> _STUDY MATERIAL_
+ + + + + + +
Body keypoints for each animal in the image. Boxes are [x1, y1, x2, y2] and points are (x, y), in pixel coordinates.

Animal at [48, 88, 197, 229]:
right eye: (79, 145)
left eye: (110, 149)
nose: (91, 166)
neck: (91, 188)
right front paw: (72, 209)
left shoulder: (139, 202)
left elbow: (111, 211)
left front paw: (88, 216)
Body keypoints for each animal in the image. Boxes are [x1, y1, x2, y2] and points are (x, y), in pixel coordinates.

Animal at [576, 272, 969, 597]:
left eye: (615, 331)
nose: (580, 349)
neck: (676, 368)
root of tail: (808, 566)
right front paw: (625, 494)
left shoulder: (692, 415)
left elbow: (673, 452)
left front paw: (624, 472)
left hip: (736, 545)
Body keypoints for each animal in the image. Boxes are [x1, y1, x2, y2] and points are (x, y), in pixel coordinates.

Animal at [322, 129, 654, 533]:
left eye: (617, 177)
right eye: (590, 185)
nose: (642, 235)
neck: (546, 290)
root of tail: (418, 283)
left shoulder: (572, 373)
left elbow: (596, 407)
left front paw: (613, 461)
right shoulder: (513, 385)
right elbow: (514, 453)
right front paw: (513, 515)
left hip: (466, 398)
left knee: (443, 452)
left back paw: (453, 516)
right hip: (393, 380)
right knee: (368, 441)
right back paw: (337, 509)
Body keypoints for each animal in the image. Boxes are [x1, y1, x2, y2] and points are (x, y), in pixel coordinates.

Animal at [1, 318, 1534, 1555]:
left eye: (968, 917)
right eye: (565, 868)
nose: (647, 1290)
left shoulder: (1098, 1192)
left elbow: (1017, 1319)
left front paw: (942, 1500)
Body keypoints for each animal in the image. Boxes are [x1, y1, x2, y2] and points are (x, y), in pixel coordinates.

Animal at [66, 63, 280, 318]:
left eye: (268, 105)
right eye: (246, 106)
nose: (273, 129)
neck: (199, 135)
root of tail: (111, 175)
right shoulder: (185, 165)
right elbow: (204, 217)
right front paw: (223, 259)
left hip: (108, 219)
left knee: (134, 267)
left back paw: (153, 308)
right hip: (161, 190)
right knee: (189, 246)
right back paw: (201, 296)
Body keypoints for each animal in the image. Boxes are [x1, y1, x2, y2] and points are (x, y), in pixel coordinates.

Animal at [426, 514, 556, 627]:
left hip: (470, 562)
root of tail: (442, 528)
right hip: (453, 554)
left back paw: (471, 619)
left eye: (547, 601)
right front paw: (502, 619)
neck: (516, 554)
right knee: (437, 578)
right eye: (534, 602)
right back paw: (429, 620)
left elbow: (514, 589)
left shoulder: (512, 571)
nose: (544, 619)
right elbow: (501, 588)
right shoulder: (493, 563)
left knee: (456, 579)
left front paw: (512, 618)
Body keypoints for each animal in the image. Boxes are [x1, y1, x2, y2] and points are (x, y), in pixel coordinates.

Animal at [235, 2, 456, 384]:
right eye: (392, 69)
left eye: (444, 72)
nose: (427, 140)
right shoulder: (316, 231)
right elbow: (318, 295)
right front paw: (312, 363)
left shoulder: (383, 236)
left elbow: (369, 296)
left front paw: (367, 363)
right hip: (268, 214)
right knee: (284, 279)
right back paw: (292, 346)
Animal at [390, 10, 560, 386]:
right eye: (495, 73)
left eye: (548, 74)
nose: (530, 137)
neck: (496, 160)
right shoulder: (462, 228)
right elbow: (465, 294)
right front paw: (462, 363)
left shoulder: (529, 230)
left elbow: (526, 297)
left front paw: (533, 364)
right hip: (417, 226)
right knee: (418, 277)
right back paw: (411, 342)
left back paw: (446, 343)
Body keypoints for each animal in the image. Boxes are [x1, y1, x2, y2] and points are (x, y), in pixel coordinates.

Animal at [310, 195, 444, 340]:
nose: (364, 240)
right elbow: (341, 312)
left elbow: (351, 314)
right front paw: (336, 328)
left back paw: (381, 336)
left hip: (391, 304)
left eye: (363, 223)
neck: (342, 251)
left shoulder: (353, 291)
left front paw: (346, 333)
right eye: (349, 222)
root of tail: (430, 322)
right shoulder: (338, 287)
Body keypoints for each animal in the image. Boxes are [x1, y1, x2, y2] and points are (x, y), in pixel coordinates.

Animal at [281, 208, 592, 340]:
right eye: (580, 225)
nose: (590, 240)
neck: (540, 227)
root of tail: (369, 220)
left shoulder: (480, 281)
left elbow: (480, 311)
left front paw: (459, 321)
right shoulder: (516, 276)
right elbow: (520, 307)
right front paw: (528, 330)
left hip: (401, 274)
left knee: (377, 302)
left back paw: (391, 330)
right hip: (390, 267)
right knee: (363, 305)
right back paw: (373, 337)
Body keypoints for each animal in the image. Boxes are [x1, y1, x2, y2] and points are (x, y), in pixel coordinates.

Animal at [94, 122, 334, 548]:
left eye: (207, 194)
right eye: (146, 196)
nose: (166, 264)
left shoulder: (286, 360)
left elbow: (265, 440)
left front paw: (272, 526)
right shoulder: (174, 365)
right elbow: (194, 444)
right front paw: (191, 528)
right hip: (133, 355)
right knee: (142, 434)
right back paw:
+ + + + + + +
> _REQUIREMENT_
Could you repeat exactly the lines in the listing above from the one with "right eye: (246, 106)" down to the one with "right back paw: (201, 296)"? Include both of those lines.

> _RESPONSE TO THIS TASK_
right eye: (246, 106)
nose: (273, 129)
neck: (199, 135)
root of tail: (111, 175)
right shoulder: (185, 165)
right elbow: (204, 217)
right front paw: (223, 259)
left hip: (108, 219)
left knee: (134, 267)
left back paw: (153, 308)
right hip: (161, 190)
right knee: (189, 246)
right back paw: (201, 296)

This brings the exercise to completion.